(Records from a collection)
──────────
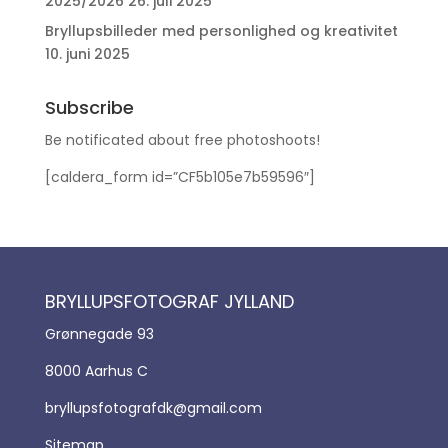
2025/2026
26. juli 2025
Bryllupsbilleder med personlighed og kreativitet
10. juni 2025
Subscribe
Be notificated about free photoshoots!
[caldera_form id=”CF5b105e7b59596″]
BRYLLUPSFOTOGRAF JYLLAND
Grønnegade 93
8000 Aarhus C
bryllupsfotografdk@gmail.com
Sitemap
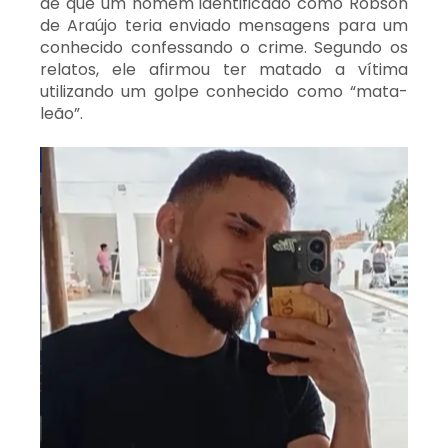
de que um homem identificado como Robson
de Araújo teria enviado mensagens para um
conhecido confessando o crime. Segundo os
relatos, ele afirmou ter matado a vítima
utilizando um golpe conhecido como “mata-
leão”.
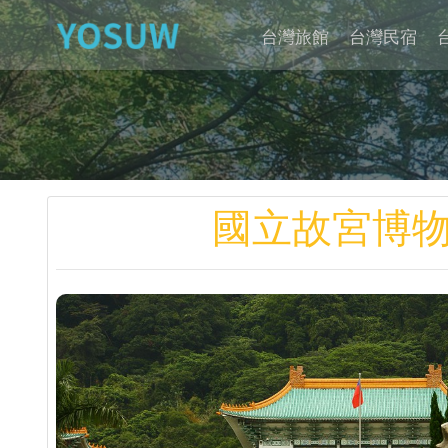
台灣旅館
台灣民宿
國立故宮博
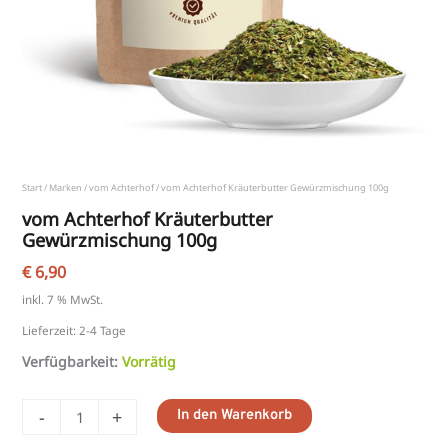
Start
/
Marken
/
vom Achterhof
/ vom Achterhof Kräuterbutter Gewürzmischung 100g
vom Achterhof Kräuterbutter
Gewürzmischung 100g
€
6,90
inkl. 7 % MwSt.
Lieferzeit:
2-4 Tage
Verfügbarkeit:
Vorrätig
-
+
In den Warenkorb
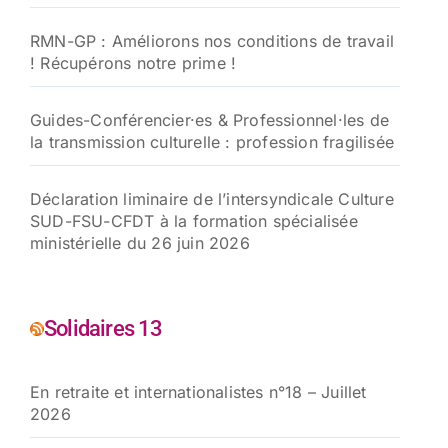
RMN-GP : Améliorons nos conditions de travail
! Récupérons notre prime !
Guides-Conférencier·es & Professionnel·les de
la transmission culturelle : profession fragilisée
Déclaration liminaire de l’intersyndicale Culture
SUD-FSU-CFDT à la formation spécialisée
ministérielle du 26 juin 2026
Solidaires 13
En retraite et internationalistes n°18 – Juillet
2026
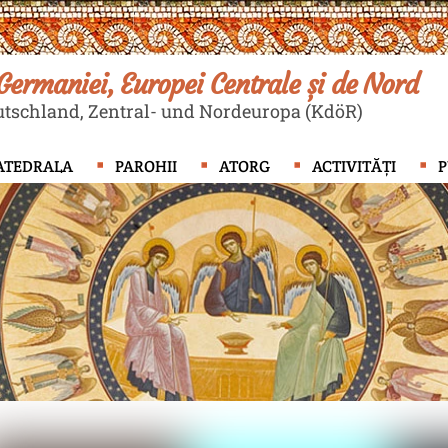
ermaniei, Europei Centrale și de Nord
tschland, Zentral- und Nordeuropa (KdöR)
ATEDRALA
PAROHII
ATORG
ACTIVITĂȚI
P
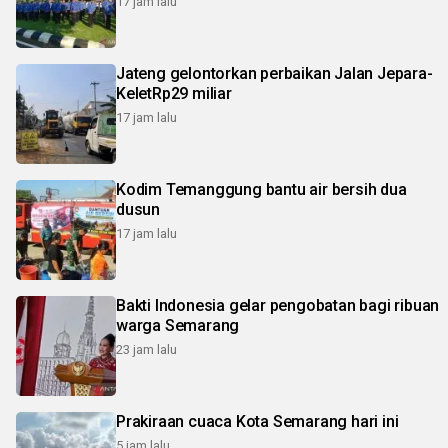
17 jam lalu
Jateng gelontorkan perbaikan Jalan Jepara-
KeletRp29 miliar
17 jam lalu
Kodim Temanggung bantu air bersih dua
dusun
17 jam lalu
Bakti Indonesia gelar pengobatan bagi ribuan
warga Semarang
23 jam lalu
Prakiraan cuaca Kota Semarang hari ini
5 jam lalu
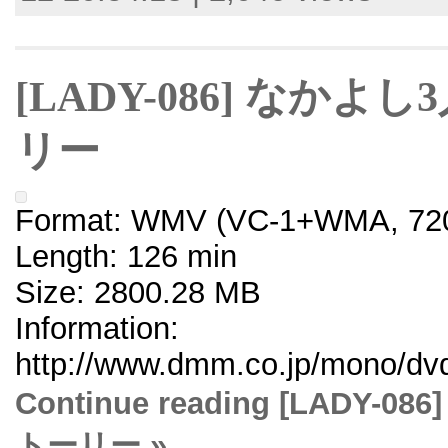
[LADY-086] なか
リー
Format: WMV (VC-1+WMA, 720
Length: 126 min
Size: 2800.28 MB
Information:
http://www.dmm.co.jp/mono/dvd/
Continue reading [LAD
トーリー »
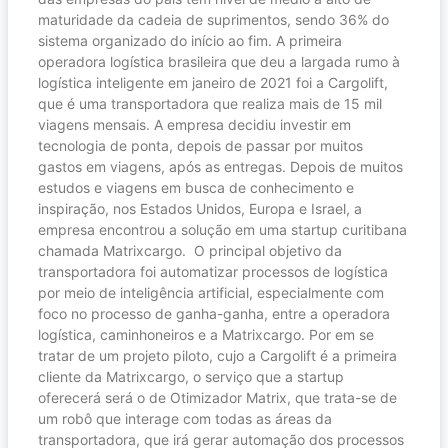
maturidade da cadeia de suprimentos, sendo 36% do
sistema organizado do início ao fim. A primeira
operadora logística brasileira que deu a largada rumo à
logística inteligente em janeiro de 2021 foi a Cargolift,
que é uma transportadora que realiza mais de 15 mil
viagens mensais. A empresa decidiu investir em
tecnologia de ponta, depois de passar por muitos
gastos em viagens, após as entregas. Depois de muitos
estudos e viagens em busca de conhecimento e
inspiração, nos Estados Unidos, Europa e Israel, a
empresa encontrou a solução em uma startup curitibana
chamada Matrixcargo. O principal objetivo da
transportadora foi automatizar processos de logística
por meio de inteligência artificial, especialmente com
foco no processo de ganha-ganha, entre a operadora
logística, caminhoneiros e a Matrixcargo. Por em se
tratar de um projeto piloto, cujo a Cargolift é a primeira
cliente da Matrixcargo, o serviço que a startup
oferecerá será o de Otimizador Matrix, que trata-se de
um robô que interage com todas as áreas da
transportadora, que irá gerar automação dos processos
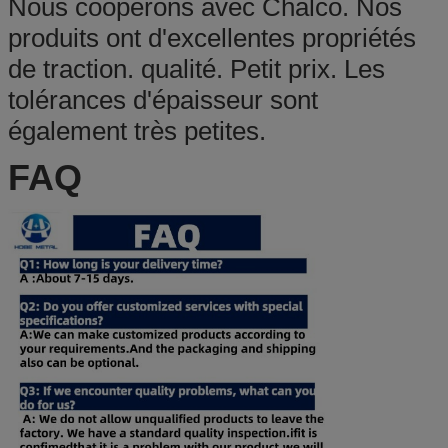
Nous coopérons avec Chalco. Nos
produits ont d'excellentes propriétés
de traction. qualité. Petit prix. Les
tolérances d'épaisseur sont
également très petites.
FAQ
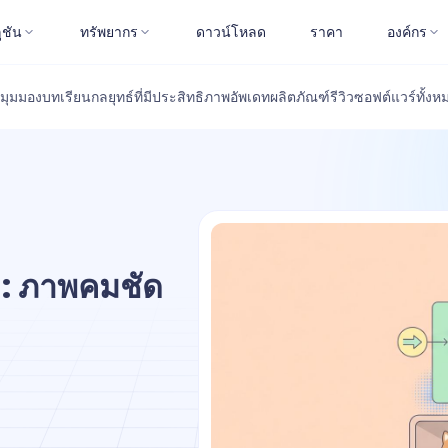
ูชัน
ทรัพยากร
ดาวน์โหลด
ราคา
องค์กร
มุมมอง
บทเรียน
กลยุทธ์ที่มีประสิทธิภาพ
อัพเดทผลิตภัณฑ์
รีวิวซอฟต์แวร์
ทั้งห
6: ภาพคมชัด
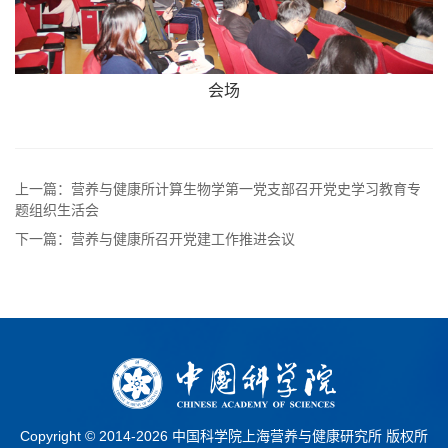
会场
上一篇：营养与健康所计算生物学第一党支部召开党史学习教育专
题组织生活会
下一篇：营养与健康所召开党建工作推进会议
Copyright © 2014-
2026 中国科学院上海营养与健康研究所 版权所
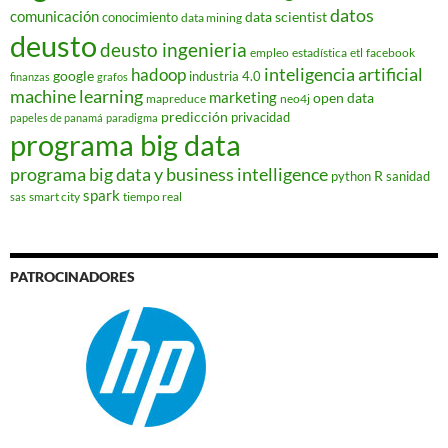
datos
comunicación
data scientist
conocimiento
data mining
deusto
deusto ingenieria
empleo
estadística
etl
facebook
hadoop
inteligencia artificial
google
industria 4.0
finanzas
grafos
machine learning
marketing
open data
mapreduce
neo4j
predicción
privacidad
papeles de panamá
paradigma
programa big data
programa big data y business intelligence
R
python
sanidad
spark
smart city
tiempo real
sas
PATROCINADORES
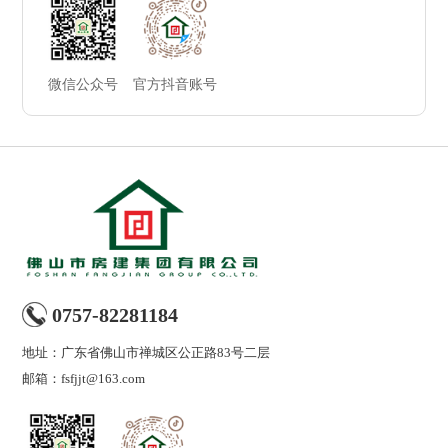
微信公众号
官方抖音账号
0757-82281184
地址：广东省佛山市禅城区公正路83号二层
邮箱：fsfjjt@163.com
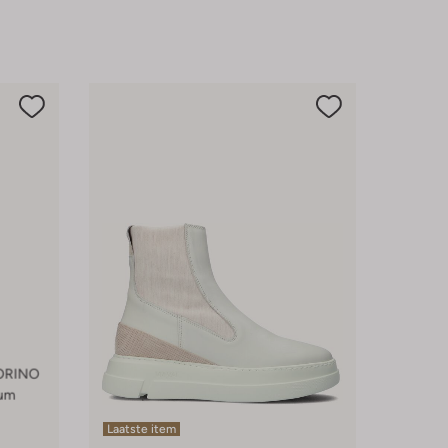
Laatste item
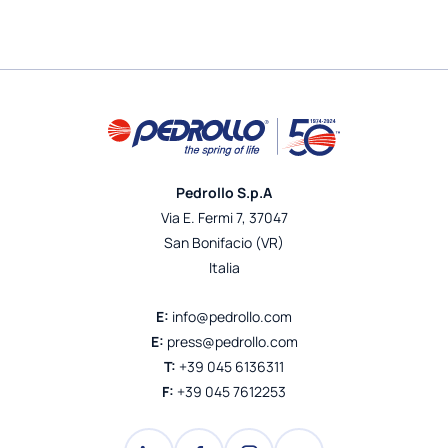
Pedrollo S.p.A
Via E. Fermi 7, 37047
San Bonifacio (VR)
Italia
E:
info@pedrollo.com
E:
press@pedrollo.com
T:
+39 045 6136311
F:
+39 045 7612253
──────────
To-do item: Only the lines from the top of the data through the line with "notre prime !" should be quoted, exactly and with both ends kept; skip the pictures.

Task output:
2025/2026
26. juli 2025
Bryllupsbilleder med personlighed og kreativitet
10. juni 2025
Subscribe
Be notificated about free photoshoots!
[caldera_form id=”CF5b105e7b59596″]
BRYLLUPSFOTOGRAF JYLLAND
Grønnegade 93
8000 Aarhus C
bryllupsfotografdk@gmail.com
Sitemap
de que um homem identificado como Robson
de Araújo teria enviado mensagens para um
conhecido confessando o crime. Segundo os
relatos, ele afirmou ter matado a vítima
utilizando um golpe conhecido como “mata-
leão”.
台灣旅館
台灣民宿
國立故宮博
Start
/
Marken
/
vom Achterhof
/ vom Achterhof Kräuterbutter Gewürzmischung 100g
vom Achterhof Kräuterbutter
Gewürzmischung 100g
€
6,90
inkl. 7 % MwSt.
Lieferzeit:
2-4 Tage
Verfügbarkeit:
Vorrätig
-
+
In den Warenkorb
RMN-GP : Améliorons nos conditions de travail
! Récupérons notre prime !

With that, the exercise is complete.